Sensing something was amiss several months prior to Arrow Trucking’s chaotic collapse in December 2009, OOIDA Member Mark Miller of Portland, OR, made the decision to pay off his truck early and cut all ties with the company.

In July 2009, he called Arrow’s financing department to find out what the payoff amount was on his 2006 Kenworth T600. For more than four years, he had been making payments on the truck through Arrow’s lease-purchase program. 

Then on Aug. 13, 2009, after selling stock to come up with the remaining amount of $23,500 that he still owed on the truck, he paid the truck off and was told by Arrow that the truck was his.

“At that time, I was mailed a signed title that’s notarized and signed over to my wife and I, and a signed and notarized bill of sale that says the truck’s paid in full,” Miller told Land Line on Monday, Jan. 11.

However, Miller added there was also a sticky note on the title, stating that the lien holder would release it in six to eight weeks.

In October 2009, Miller said he started inquiring about why the lender had not released the lien yet. After being transferred through various departments at Arrow for more than three months, Miller said he was never given an explanation about why he hadn’t received the lien release for his truck.

By that time, he had already leased on with another carrier.

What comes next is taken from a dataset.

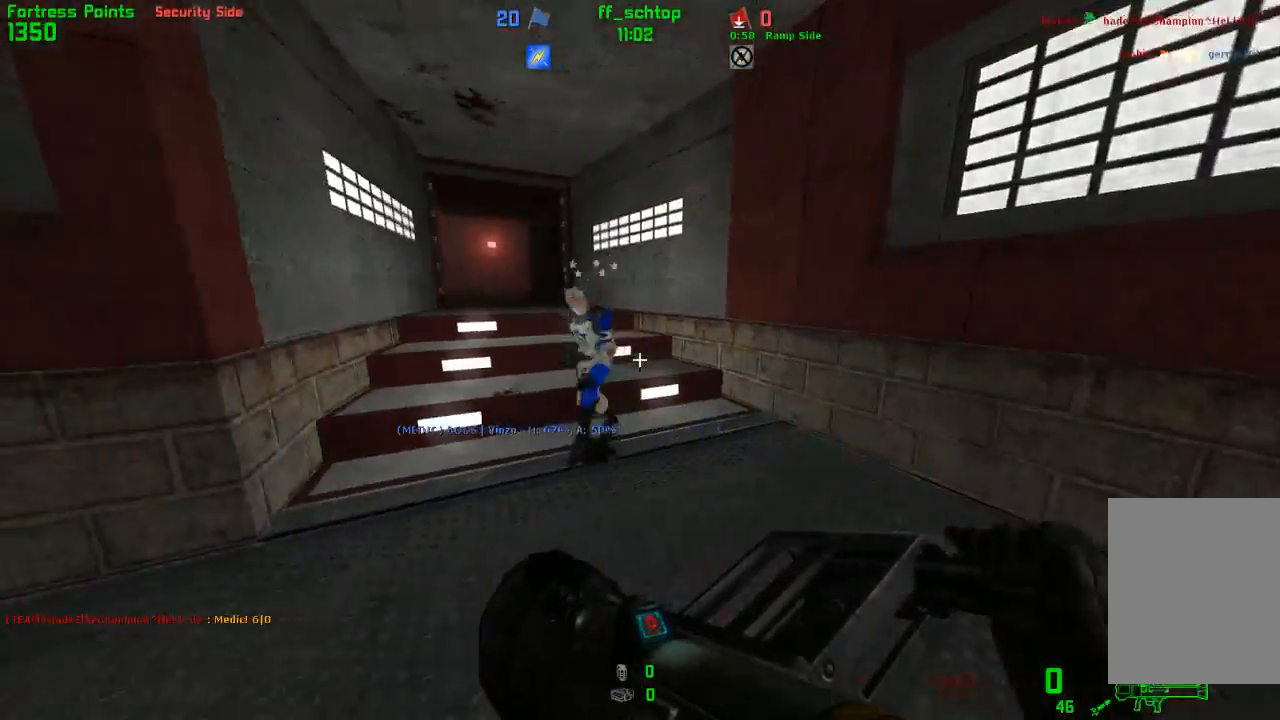
{"keys": ["back"], "events": [[483, "back", "down"], [483, "left", "up"]]}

Then on Dec. 22, 2009, he received an alarming phone call from another Arrow driver with the news that the company was unexpectedly shutting down.

“This guy called me because he knew I had been fighting to get my (clear) title from Arrow. So after he called, I immediately called Arrow and got that ridiculous recorded message telling drivers to turn in their trucks,” he said. “So then the next day I called Daimler to ask about a title release for my truck and I was told, “What release? That’s our truck. We didn’t know Arrow sold it.”

Miller said Daimler went on to confirm that they have no record of him making payments on the truck, even though his records show he paid a little more than $130,000.

“The options they are giving me are to fill out a credit application for financing on a truck I already own or turn it back in,” he said. “But I am not willing to do that because this is my truck.”

Miller was also told by a Daimler representative that Arrow had refinanced the terms on his truck, as well as other drivers’ trucks with lease-purchase agreements without notifying them. He was also told that in November 2009, three months after his truck was paid off, Arrow was attempting to negotiate another loan that included his truck.

He also has had to cancel his lease with his new motor carrier because he can’t drive his truck until this “mess is cleared up.”

Numerous lawsuits have already been filed against Arrow and its former CEO Doug Pielsticker. On Jan. 8, Arrow filed a Chapter 7 bankruptcy petition and estimates the number of creditors as between 1,000 and 5,000. In the petition, the company reports both assets and debts as between $100 million and $500 million.

Miller has filed criminal charges with the city of Tulsa, OK, where the company was based, related to the complicated legal issues surrounding his truck’s title. He said he was contacted by an agent with the Federal Bureau of Investigation a few days ago about his case against Arrow.  He was told that local, state and federal agencies are all working together to determine whose jurisdiction this falls under.

“I may starve in the meantime, but I am determined to see this through,” he said.